Die psychischen Folgen von Trauma sind tiefgreifend und vielfältig. Sie umfassen u.a.:

  • Posttraumatische Belastungsstörung (PTBS): PTBS ist eine häufige Reaktion auf akutes oder chronisches Trauma und ist gekennzeichnet durch wiederkehrende Erinnerungen, Albträume und starke emotionale Reaktionen.
  • Depression und Angst: Trauma kann eine langanhaltende Depression und erhöhte Ängstlichkeit verursachen.
  • Dissoziation: Infolge schwerer Traumata kann es zur Dissoziation kommen, bei der die Person sich vom eigenen Körper und der Realität distanziert fühlt.
  • Selbstwertprobleme: Vor allem bei komplexem oder Entwicklungstrauma entwickeln viele Betroffene ein geringes Selbstwertgefühl und eine negative Selbstwahrnehmung.
  • Emotionale Labilität: Stimmungsschwankungen, Reizbarkeit und Probleme bei der Emotionsregulation sind ebenfalls häufig.

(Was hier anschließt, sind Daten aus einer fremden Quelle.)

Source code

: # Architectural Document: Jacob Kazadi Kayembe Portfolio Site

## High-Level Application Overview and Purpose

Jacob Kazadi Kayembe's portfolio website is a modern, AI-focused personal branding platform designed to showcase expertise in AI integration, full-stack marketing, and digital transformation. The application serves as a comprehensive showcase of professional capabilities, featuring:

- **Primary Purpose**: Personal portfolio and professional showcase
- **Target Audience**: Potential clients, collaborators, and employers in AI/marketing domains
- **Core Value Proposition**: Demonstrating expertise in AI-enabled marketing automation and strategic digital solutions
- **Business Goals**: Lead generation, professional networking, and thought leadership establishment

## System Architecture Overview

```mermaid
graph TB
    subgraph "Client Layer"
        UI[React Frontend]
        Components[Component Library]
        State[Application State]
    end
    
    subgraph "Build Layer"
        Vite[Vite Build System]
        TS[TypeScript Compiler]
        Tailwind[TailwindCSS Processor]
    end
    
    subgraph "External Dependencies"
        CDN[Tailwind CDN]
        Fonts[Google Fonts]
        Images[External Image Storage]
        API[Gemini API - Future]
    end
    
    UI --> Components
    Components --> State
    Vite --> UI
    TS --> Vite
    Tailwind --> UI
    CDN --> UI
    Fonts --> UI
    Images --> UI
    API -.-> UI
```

Verhaltensbezogene und soziale Folgen

Die sozialen und verhaltensbezogenen Auswirkungen von Trauma können sich auf die Beziehungen und das soziale Leben des Einzelnen auswirken. Typische Verhaltensweisen und Herausforderungen sind:

  • Bindungsprobleme: Menschen mit Trauma können Schwierigkeiten haben, Vertrauen aufzubauen und gesunde Beziehungen zu führen. Sie neigen zu Vermeidungsverhalten oder Abhängigkeiten in Beziehungen.
  • Suchterkrankungen: Viele Trauma betroffene entwickeln Suchterkrankungen als Bewältigungsmechanismus, um den emotionalen Schmerz zu lindern.
  • Hypervigilanz und Reizbarkeit: Betroffene zeigen oft übersteigerte Wachsamkeit, sind leicht reizbar und haben Probleme, sich zu entspannen.
  • Vermeidungsverhalten: Aus Angst vor retraumatisierenden Situationen meiden viele Menschen Orte, Aktivitäten oder Personen, die sie an das Trauma erinnern könnten.

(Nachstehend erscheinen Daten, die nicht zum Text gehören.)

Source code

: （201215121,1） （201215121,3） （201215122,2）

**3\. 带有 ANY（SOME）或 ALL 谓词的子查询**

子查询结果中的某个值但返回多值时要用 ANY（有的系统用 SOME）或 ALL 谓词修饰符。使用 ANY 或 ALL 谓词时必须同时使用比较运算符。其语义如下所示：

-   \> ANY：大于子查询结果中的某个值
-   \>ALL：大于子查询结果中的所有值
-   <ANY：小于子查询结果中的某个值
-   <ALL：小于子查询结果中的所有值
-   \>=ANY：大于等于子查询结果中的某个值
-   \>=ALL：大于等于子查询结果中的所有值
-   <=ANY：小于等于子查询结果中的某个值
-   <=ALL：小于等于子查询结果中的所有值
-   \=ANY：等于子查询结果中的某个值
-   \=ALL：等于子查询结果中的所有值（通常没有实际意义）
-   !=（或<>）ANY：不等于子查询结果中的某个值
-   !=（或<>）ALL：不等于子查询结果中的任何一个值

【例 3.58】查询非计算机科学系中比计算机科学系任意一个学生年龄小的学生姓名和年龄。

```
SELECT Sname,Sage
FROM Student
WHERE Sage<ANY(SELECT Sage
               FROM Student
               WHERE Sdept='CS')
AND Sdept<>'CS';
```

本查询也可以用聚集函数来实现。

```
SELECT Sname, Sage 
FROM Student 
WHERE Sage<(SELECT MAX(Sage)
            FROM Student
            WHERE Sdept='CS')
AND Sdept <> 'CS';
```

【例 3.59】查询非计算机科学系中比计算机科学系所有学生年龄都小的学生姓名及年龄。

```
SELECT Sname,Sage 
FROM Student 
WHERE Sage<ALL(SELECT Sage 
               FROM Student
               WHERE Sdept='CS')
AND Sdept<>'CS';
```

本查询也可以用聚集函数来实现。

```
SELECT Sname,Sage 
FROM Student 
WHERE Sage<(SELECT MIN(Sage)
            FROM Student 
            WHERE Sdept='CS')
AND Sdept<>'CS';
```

Die Heilung von Trauma erfordert eine vielschichtige Herangehensweise, da Trauma tief in den Körper und Geist eingreift. Einige Ansätze zur Traumabewältigung sind:

  1. Therapieformen: Verschiedene Therapieformen, wie die kognitive Verhaltenstherapie (CBT), die EMDR-Therapie (Eye Movement Desensitization and Reprocessing), körperorientierten Traumatherapien wie Somatic Experience und die traumasensible Begleitung haben sich als wirksam erwiesen. Diese Methoden helfen dem Betroffenen, traumatische Erinnerungen zu verarbeiten und neue Bewältigungsmechanismen zu entwickeln.
  2. Achtsamkeit und Meditation: Achtsamkeitstechniken helfen dabei, sich auf den Moment zu konzentrieren und den Körper zu beruhigen. Besonders bei Traumaopfern kann dies die Kontrolle über das Nervensystem fördern.
  3. Körperarbeit: Da Trauma oft auch im Körper „gespeichert“ wird, können Techniken wie Yoga, Atemübungen und somatische Therapien helfen, die körperlichen Spannungen zu lösen.
  4. Soziale Unterstützung: Der Aufbau stabiler, unterstützender Beziehungen ist entscheidend für die Traumaheilung. Unterstützung durch Familie und Freunde kann das Vertrauen und die emotionale Sicherheit fördern.

Trauma ist ein komplexes und tiefgreifendes Phänomen, das jeden Bereich des Lebens einer Person beeinflussen kann. Die Unterschiede zwischen den verschiedenen Traumaarten – von akutem bis zu komplexem Trauma – verdeutlichen, wie vielseitig und individuell die Auswirkungen sein können. Die Folgen von Trauma betreffen sowohl körperliche als auch psychische und soziale Aspekte und sind oft über einen langen Zeitraum spürbar. Die Heilung ist möglich, erfordert jedoch eine nachhaltige und individuelle Herangehensweise, die körperliche, emotionale und soziale Komponenten berücksichtigt.